Yargıtay kararına göre davalı idare vekili, taşınmazın hangi parselasyon planıyla hangi alan olarak ayrıldığını söylüyor? Lütfen tek cümleyle yanıtlayın.

▸ Metin Bölümü
= = = = =

Yargıtay Kararı 5. Hukuk Dairesi 2022/15576 E. 2023/2784 K. 21.03.2023 T.

YARGITAY KARARI
DAİRE : 5. Hukuk Dairesi
ESAS NO : 2022/15576
KARAR NO : 2023/2784
KARAR TARİHİ : 21.03.2023

MAHKEMESİ : Ankara Bölge Adliye Mahkemesi 14. Hukuk Dairesi
KARAR : Esastan ret
İLK DERECE MAHKEMESİ : Ankara 3. Asliye Hukuk Mahkemesi

Taraflar arasındaki kamulaştırmasız el atılan taşınmaz bedelinin tahsili istemine ilişkin davada yapılan yargılama sonunda İlk Derece Mahkemesince davanın kabulüne karar verilmiştir.

Kararın davalı idare vekili tarafından istinaf edilmesi üzerine, Bölge Adliye Mahkemesince başvurunun esastan reddine karar verilmiştir.

Bölge Adliye Mahkemesi kararı davalı idare vekili tarafından temyiz edilmekle; kesinlik, süre, temyiz şartı ve diğer usul eksiklikleri yönünden yapılan ön inceleme sonucunda, temyiz dilekçesinin kabulüne karar verildikten ve Tetkik Hâkimi tarafından hazırlanan rapor dinlendikten sonra dosyadaki belgeler incelenip gereği düşünüldü:

I. DAVA
Davacı vekili dava dilekçesinde; Ankara ili, … ilçesi, … Mahallesi 45837 ada 1 parsel sayılı taşınmaza kamulaştırma yapılmaksızın fiilen el atıldığını belirterek kamulaştırmasız el atılan taşınmaz bedelinin davalı idareden tahsilini talep etmiştir.

II. CEVAP
Davalı idare vekili cevap dilekçesinde özetle; taşınmazın özel kültürel tesis alanına dönüştürüldüğünü, 85016 sayılı parselasyon planı ile “Kültürel Tesis Alanı” olarak ayrıldığını, özel amaçla kullanımının mümkün olduğunu, kamulaştırılması hususundaki yetkili idarenin davalı idare olmadığını, istenen bedelin fahiş olduğunu, özel kültürel alan olarak ayrıldığı için kamulaştırma zorunluluğunun olmadığını, beyanla davanın reddini talep etmiştir.

= = = = =

▸ Listelenen Veriler
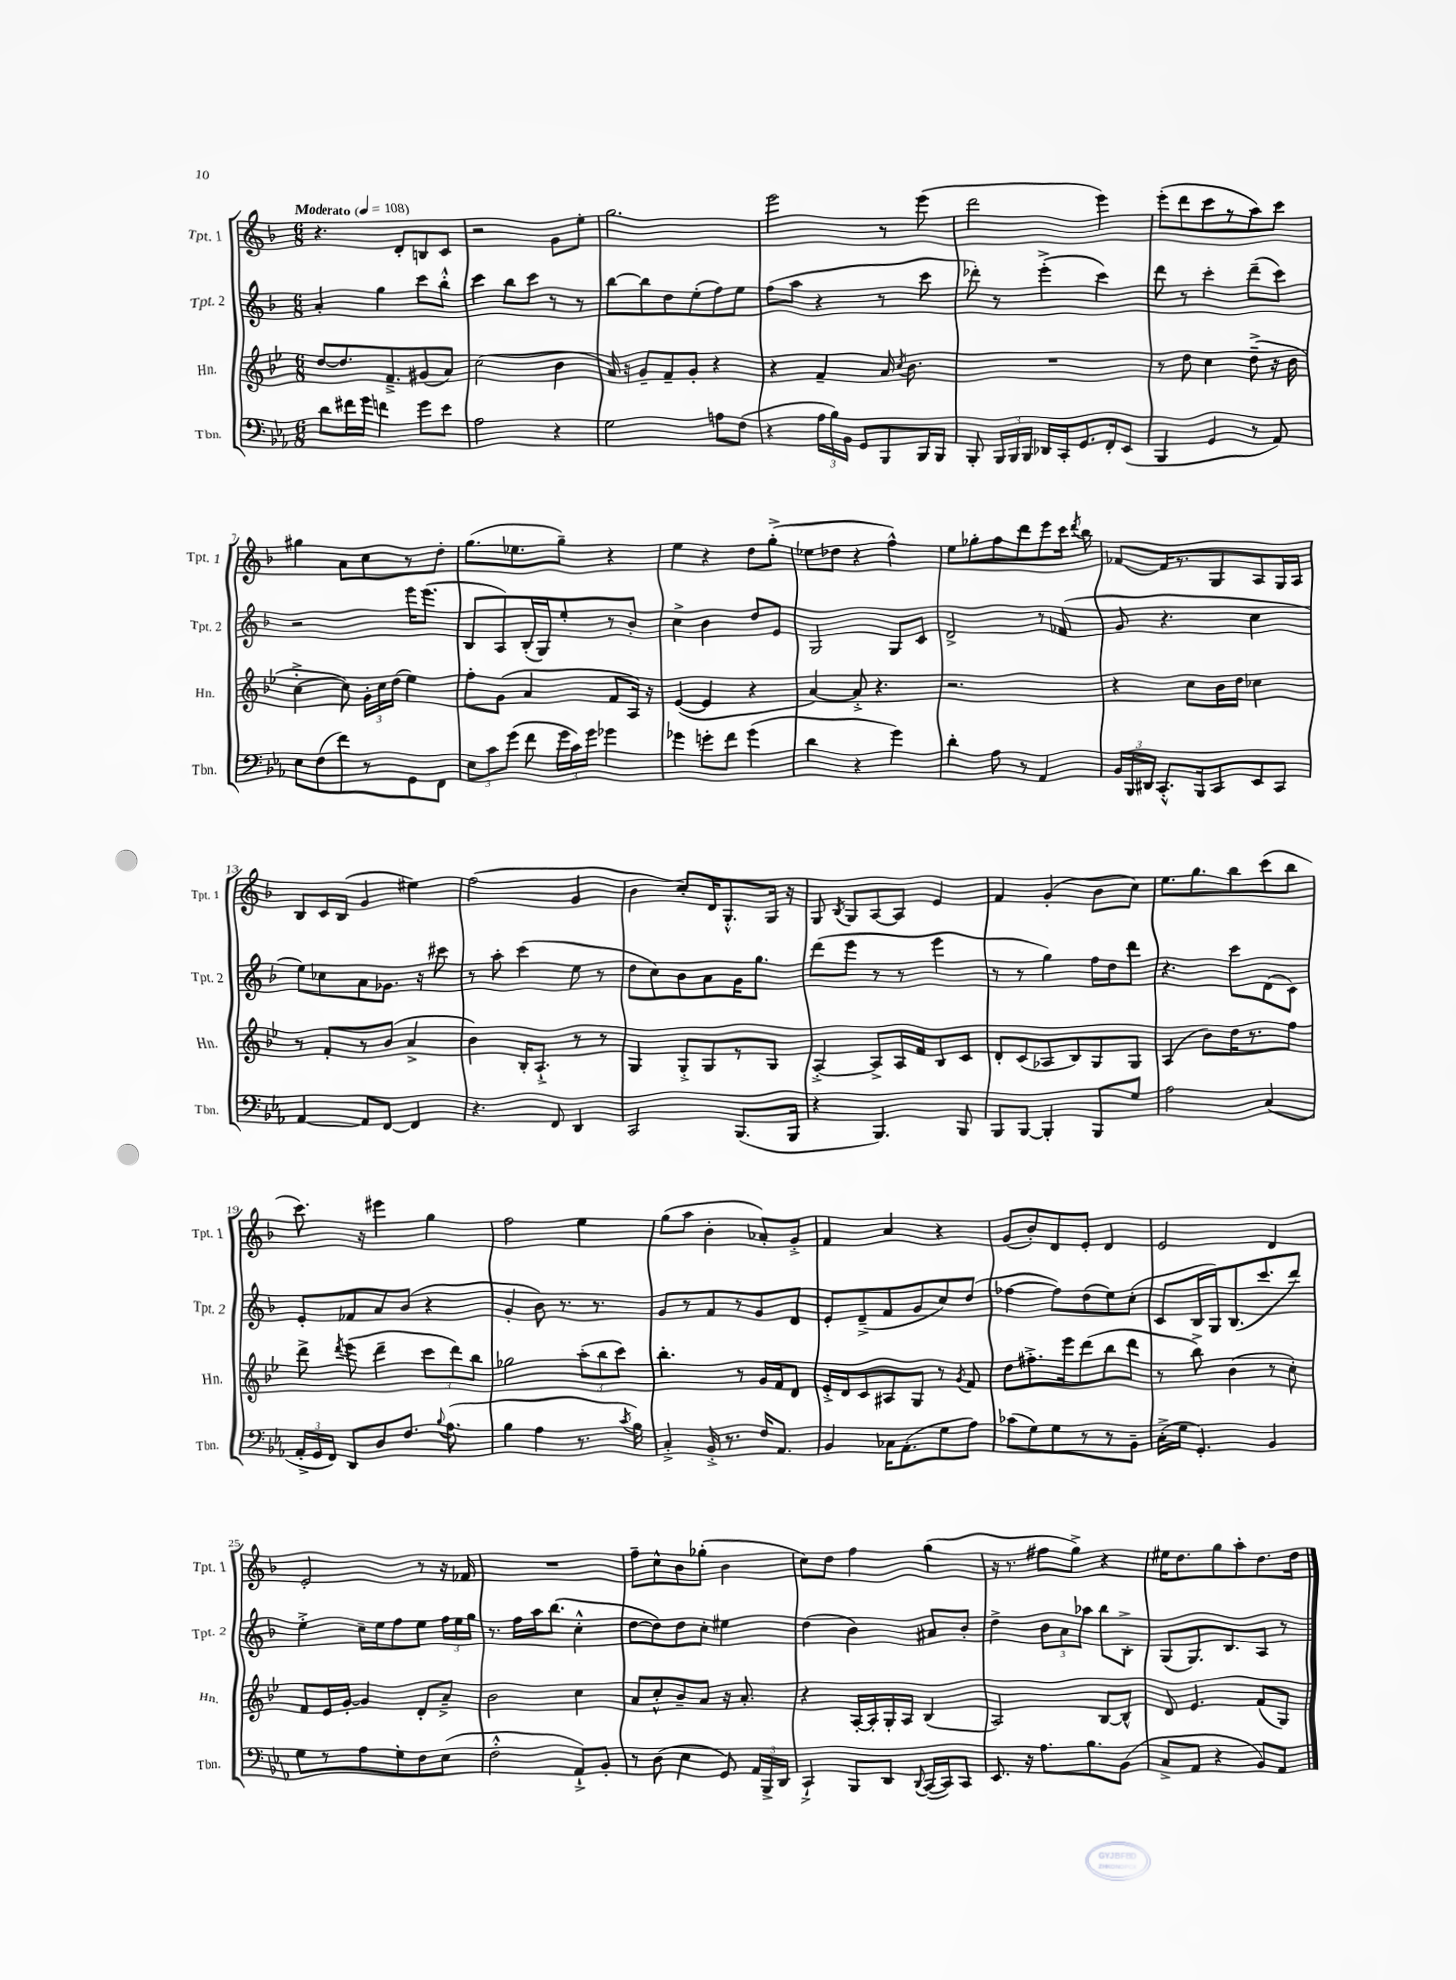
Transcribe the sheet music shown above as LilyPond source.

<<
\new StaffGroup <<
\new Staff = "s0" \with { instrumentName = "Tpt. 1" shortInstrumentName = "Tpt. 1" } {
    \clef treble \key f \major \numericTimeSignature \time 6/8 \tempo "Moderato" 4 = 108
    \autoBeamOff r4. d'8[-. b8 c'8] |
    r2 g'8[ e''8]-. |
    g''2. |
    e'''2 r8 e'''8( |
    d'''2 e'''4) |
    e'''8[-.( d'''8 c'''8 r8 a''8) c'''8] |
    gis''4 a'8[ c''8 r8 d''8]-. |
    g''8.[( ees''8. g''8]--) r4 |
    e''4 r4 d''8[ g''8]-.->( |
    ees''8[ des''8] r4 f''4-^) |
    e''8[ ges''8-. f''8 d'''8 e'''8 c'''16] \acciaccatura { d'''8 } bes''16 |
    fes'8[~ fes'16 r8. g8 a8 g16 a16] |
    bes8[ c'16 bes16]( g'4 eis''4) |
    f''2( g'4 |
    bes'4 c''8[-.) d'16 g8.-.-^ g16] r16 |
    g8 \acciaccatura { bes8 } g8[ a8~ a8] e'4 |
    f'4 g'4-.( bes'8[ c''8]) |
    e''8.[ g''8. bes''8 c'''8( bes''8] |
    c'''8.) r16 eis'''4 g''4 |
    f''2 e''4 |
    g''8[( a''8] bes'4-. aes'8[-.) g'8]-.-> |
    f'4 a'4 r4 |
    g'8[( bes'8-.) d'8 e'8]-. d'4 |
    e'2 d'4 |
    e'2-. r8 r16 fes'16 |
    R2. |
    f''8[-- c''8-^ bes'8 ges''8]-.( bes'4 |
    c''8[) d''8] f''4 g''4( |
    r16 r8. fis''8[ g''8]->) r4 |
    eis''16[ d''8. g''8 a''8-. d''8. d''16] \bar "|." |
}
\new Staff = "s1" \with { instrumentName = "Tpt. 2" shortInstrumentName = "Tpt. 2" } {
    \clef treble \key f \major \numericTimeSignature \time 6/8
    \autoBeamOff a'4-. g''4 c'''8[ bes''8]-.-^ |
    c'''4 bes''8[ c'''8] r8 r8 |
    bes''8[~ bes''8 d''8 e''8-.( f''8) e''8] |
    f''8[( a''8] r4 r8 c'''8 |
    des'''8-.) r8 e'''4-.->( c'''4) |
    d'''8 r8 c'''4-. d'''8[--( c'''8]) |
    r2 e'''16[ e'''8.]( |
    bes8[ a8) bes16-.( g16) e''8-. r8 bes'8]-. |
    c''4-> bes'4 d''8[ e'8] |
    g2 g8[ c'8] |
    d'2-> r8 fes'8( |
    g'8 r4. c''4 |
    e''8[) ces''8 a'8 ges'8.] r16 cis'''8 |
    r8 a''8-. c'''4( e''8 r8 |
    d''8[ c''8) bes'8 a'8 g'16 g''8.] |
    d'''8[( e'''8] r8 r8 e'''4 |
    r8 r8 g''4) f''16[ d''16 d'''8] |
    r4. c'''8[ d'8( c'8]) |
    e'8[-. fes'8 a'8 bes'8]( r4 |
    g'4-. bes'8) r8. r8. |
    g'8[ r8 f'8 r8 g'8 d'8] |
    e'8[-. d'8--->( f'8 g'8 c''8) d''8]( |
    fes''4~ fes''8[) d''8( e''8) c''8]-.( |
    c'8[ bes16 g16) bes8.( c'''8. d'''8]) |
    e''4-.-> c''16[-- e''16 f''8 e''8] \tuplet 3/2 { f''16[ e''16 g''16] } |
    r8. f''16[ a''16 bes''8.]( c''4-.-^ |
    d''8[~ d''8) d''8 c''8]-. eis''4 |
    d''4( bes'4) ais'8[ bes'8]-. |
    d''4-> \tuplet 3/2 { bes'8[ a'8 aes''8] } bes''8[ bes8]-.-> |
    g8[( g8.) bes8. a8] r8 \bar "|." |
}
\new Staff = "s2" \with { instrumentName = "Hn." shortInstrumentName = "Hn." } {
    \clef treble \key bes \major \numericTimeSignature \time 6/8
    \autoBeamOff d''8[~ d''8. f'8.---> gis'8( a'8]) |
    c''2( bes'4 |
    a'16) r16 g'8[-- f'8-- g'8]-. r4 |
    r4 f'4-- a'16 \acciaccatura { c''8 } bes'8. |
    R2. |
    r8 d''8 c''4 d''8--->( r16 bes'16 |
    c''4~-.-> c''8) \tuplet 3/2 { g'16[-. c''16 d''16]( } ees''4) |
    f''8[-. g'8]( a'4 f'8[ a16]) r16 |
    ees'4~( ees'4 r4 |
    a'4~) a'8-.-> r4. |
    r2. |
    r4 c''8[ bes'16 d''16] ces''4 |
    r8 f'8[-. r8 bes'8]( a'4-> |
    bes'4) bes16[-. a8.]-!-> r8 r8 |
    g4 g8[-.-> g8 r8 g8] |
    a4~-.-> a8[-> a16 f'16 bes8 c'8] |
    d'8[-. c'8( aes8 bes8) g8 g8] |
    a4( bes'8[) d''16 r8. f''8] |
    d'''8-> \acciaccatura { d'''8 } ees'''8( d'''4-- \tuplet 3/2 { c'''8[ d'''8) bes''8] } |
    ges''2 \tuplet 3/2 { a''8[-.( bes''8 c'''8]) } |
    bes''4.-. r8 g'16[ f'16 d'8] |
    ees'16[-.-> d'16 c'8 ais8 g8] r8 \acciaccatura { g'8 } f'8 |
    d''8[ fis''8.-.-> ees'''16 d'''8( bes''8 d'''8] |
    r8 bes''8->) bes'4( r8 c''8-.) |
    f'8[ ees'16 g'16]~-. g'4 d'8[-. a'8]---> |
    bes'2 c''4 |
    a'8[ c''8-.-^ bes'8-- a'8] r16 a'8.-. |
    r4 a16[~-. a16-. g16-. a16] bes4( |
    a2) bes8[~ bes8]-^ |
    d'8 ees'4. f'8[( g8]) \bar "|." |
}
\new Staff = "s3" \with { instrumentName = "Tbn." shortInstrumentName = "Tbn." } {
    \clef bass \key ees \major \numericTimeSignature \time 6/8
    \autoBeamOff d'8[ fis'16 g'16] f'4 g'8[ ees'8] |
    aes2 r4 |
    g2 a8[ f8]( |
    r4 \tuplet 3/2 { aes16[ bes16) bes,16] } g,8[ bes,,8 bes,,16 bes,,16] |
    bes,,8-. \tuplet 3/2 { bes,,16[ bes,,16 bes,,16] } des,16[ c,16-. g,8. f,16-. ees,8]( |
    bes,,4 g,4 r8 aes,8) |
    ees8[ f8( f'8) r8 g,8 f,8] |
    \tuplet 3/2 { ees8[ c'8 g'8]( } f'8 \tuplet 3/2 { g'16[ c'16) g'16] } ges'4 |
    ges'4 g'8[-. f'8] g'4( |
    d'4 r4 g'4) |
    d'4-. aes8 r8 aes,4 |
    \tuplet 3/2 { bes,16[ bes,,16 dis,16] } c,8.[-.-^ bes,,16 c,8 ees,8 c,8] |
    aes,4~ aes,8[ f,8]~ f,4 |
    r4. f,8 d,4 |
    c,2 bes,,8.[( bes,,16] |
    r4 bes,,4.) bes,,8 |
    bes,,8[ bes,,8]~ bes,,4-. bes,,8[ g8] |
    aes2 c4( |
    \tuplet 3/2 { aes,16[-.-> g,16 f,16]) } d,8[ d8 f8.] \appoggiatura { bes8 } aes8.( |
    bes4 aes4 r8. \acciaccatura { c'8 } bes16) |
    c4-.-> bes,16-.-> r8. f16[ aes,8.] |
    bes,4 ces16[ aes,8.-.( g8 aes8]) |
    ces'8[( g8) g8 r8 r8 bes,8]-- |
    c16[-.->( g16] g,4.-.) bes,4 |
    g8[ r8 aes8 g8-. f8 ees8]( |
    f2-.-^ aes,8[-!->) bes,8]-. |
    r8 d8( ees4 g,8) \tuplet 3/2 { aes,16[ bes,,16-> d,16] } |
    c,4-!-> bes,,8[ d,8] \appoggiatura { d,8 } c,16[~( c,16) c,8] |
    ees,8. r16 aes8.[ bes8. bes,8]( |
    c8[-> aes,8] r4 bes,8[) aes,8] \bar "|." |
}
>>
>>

= = = = =

▸ Görev Yanıtı
Taşınmaz, 85016 sayılı parselasyon planı ile “Kültürel Tesis Alanı” olarak ayrılmıştır.